Unsichtbar = Unter dem Radar

Unsichtbar bedeutet aber nicht nur, dass man Personen ihre Einschränkung nicht auf den ersten Blick ansieht, sondern dass nicht-betroffene Menschen bestimmte Störungsbilder aufgrund ihres seltenen Auftretens einfach nicht auf dem Schirm haben und darum auch nicht auf die störungsspezifischen Bedürfnisse Rücksicht nehmen können. Das geht bei ganz bekannten Behinderungen los - wie viele Gebäude sind beispielsweise nicht barrierefrei eingerichtet, obwohl man auf Personengruppen mit diesem Hilfsmittel deutlich häufiger im Alltag trifft? Autistische Menschen stoßen häufig auf Schwierigkeiten, weil einfach niemand an die Besonderheiten gedacht hat, die der Autismus so mit sich bringt. So mangelt es bei Großveranstaltungen häufig an Rückzugsmöglichkeiten. Stillräume für Mütter dagegen sind in den meisten Gebäuden Standard. Dabei würden nicht nur Menschen mit einer Autismus-Spektrums-Störung davon profitieren, sich mal von der Menschenmenge abzusetzen und Energie zu tanken. Ein anderes Beispiel ist die "Stille Stunde" beim Einkaufen. Dabei handelt es sich um einen Zeitraum, in dem die Reize im Laden auf ein Minimum reduziert werden. Inzwischen weitet sich das Angebot auch in Deutschland Schritt für Schritt aus, es gibt aber durchaus Supermarktketten, die eine solche Einführung kategorisch ausschließen. Frei nach dem Motto: "Stellt euch mal nicht so an, die anderen Kunden müssen ja auch unter normalen Voraussetzungen einkaufen." Ich glaube, dass das daran liegt, dass die Leute einfach nicht wissen, wie es ist, mit Autismus zu leben. 

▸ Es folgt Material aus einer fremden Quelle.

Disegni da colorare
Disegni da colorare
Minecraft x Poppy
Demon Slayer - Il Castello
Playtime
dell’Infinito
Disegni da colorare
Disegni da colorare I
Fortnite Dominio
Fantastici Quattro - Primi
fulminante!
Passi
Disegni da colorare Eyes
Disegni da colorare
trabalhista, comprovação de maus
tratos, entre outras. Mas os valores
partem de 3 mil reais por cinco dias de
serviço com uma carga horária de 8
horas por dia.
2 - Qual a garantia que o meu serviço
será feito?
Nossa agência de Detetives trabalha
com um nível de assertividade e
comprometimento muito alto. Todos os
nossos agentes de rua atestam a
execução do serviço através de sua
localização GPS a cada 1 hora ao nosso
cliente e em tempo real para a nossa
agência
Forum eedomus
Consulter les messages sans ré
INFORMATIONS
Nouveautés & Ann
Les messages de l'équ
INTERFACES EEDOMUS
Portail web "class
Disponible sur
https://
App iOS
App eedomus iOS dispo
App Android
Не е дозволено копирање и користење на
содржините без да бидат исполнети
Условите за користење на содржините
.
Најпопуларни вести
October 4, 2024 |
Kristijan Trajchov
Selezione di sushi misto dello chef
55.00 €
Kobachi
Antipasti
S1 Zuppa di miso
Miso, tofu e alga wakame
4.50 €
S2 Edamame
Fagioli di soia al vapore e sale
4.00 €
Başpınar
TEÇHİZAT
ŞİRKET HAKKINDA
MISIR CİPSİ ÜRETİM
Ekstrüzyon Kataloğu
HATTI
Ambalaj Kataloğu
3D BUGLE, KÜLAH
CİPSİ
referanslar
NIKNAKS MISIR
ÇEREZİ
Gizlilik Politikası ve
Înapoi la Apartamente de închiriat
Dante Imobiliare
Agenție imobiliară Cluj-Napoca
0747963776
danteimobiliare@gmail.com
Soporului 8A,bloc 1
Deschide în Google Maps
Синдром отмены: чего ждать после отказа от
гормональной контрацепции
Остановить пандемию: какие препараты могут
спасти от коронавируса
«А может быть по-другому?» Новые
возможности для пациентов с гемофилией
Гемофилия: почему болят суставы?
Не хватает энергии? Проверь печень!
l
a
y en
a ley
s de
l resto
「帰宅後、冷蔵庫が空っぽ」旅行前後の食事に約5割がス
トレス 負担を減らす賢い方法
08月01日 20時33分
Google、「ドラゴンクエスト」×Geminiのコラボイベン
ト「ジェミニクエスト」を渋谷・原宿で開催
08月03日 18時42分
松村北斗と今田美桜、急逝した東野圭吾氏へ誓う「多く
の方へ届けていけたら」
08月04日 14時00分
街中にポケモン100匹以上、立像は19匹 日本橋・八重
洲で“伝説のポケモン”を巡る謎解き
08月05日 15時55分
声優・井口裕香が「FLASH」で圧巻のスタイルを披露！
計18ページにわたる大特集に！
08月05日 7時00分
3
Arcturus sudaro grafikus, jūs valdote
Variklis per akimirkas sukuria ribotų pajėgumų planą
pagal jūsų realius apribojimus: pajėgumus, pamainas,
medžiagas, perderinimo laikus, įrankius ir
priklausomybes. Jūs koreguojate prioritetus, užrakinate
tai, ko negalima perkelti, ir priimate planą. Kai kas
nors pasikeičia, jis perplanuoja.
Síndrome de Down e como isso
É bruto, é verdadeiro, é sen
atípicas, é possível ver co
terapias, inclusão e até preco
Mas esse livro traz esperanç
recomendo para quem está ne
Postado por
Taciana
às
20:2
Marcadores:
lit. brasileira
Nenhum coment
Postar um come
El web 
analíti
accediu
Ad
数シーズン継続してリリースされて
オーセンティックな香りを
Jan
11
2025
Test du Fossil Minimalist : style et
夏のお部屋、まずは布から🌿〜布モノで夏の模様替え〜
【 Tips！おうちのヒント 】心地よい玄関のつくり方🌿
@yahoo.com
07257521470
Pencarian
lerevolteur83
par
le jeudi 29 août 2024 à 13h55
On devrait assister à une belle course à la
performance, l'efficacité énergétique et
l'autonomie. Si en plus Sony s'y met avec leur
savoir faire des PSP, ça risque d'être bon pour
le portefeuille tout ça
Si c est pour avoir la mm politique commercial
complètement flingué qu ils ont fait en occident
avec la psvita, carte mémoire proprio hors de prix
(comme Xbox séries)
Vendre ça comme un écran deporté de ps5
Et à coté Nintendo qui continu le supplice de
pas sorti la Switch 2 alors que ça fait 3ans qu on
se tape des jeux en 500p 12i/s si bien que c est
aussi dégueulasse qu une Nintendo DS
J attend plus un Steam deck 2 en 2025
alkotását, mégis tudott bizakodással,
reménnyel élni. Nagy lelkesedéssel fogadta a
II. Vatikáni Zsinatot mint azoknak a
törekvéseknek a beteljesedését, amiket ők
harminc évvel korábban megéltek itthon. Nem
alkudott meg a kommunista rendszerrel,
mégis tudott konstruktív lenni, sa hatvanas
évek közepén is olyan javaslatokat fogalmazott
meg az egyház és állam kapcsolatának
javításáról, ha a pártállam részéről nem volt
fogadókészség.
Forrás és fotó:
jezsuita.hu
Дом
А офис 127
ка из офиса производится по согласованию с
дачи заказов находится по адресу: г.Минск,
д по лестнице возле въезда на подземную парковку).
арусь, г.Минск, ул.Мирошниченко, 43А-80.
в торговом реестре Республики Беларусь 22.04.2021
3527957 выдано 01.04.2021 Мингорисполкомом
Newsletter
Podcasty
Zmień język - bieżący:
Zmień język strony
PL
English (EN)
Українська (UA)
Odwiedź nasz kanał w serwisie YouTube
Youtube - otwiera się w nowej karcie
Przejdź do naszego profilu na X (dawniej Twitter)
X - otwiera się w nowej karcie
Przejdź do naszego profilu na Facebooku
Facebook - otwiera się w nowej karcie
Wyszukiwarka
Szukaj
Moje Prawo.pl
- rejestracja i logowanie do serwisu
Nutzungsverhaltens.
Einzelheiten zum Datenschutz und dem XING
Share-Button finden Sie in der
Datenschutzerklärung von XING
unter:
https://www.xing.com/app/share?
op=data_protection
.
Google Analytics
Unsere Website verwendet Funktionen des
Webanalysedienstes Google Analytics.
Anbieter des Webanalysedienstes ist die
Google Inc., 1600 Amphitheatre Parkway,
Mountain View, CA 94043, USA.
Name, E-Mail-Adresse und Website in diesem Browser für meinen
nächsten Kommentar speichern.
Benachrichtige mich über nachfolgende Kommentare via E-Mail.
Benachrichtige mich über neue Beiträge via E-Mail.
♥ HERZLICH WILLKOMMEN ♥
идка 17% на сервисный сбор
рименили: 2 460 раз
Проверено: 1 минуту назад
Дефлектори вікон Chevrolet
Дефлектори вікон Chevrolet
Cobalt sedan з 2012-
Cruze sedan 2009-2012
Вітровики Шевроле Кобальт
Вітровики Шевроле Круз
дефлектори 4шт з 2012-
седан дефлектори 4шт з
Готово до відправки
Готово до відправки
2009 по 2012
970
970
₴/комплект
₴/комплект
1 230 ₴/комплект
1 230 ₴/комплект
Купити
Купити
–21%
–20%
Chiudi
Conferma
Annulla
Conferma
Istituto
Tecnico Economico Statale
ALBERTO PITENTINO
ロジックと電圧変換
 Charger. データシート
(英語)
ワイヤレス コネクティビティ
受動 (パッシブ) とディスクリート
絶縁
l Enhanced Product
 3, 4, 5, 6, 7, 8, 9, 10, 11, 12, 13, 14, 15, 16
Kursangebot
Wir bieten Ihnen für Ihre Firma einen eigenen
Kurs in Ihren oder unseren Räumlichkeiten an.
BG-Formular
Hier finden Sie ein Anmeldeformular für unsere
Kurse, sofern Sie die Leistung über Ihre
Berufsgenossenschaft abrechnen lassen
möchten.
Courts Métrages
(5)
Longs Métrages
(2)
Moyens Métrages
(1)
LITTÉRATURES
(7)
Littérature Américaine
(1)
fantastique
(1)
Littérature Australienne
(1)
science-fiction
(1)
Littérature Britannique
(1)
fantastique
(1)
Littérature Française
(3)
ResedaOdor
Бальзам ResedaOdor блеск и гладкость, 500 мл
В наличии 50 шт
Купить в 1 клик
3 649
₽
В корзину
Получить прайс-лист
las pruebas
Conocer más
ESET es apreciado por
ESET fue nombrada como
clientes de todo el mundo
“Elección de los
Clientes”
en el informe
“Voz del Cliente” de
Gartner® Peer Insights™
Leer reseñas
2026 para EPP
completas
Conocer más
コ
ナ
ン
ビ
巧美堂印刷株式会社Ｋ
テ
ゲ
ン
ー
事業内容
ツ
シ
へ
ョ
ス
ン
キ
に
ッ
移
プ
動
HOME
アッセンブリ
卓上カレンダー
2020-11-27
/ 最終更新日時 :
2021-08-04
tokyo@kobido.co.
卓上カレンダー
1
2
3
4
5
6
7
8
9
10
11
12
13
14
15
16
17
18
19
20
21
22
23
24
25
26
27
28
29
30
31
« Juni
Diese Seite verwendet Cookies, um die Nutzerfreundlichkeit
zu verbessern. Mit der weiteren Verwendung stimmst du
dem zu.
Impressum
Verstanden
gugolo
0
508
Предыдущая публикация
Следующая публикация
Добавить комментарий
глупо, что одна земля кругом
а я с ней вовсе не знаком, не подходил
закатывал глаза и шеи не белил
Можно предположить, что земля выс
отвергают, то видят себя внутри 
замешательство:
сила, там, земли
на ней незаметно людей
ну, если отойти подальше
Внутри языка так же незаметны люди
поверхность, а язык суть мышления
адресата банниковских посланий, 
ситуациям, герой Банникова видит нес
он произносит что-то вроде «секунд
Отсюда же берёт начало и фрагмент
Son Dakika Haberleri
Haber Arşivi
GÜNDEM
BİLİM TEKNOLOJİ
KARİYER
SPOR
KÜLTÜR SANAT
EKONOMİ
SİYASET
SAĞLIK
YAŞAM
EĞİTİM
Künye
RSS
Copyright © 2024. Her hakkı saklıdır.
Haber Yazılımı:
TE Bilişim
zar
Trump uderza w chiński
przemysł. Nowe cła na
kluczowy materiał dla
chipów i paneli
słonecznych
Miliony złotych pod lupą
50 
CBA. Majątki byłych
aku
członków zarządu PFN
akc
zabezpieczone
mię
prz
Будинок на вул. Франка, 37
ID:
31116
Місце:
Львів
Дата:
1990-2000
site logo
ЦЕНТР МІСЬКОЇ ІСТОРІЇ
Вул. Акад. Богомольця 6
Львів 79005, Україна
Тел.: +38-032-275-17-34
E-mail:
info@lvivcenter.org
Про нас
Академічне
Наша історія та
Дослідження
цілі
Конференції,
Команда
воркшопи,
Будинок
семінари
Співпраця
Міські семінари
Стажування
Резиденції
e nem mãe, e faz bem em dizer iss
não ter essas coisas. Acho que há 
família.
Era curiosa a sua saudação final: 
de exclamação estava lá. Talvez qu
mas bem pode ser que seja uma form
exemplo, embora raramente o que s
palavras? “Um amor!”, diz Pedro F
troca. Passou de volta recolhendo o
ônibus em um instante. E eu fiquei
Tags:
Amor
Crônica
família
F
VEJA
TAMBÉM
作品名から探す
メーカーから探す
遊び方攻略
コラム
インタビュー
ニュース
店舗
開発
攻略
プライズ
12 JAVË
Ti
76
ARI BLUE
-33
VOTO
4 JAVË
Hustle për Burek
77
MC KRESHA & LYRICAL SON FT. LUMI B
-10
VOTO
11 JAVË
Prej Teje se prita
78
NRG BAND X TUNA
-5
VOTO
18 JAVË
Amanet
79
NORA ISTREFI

Und genau aus den oben genannten Gründen finde ich das Motto des diesjährigen Welt-Autismus-Tages absolut genial. Die Autismus-Spektrums-Störung muss bekannter werden, um endlich mit den üblichen Vorurteilen aufzuräumen und darauf aufmerksam zu machen, wie es wirklich ist, mit Autismus zu leben. Welche Stärken wir haben, was wir nicht gut können, wie man uns das Leben leichter machen kann... Ich habe mir inzwischen einen Anstecker mit dem Autismus-Symbol an den Rucksack gepinnt. Liebe autistische Menschen: versteckt euch nicht länger! Ihr seid genial - genauso wie ihr seid und dazu trägt auch der Autismus ein Teil bei!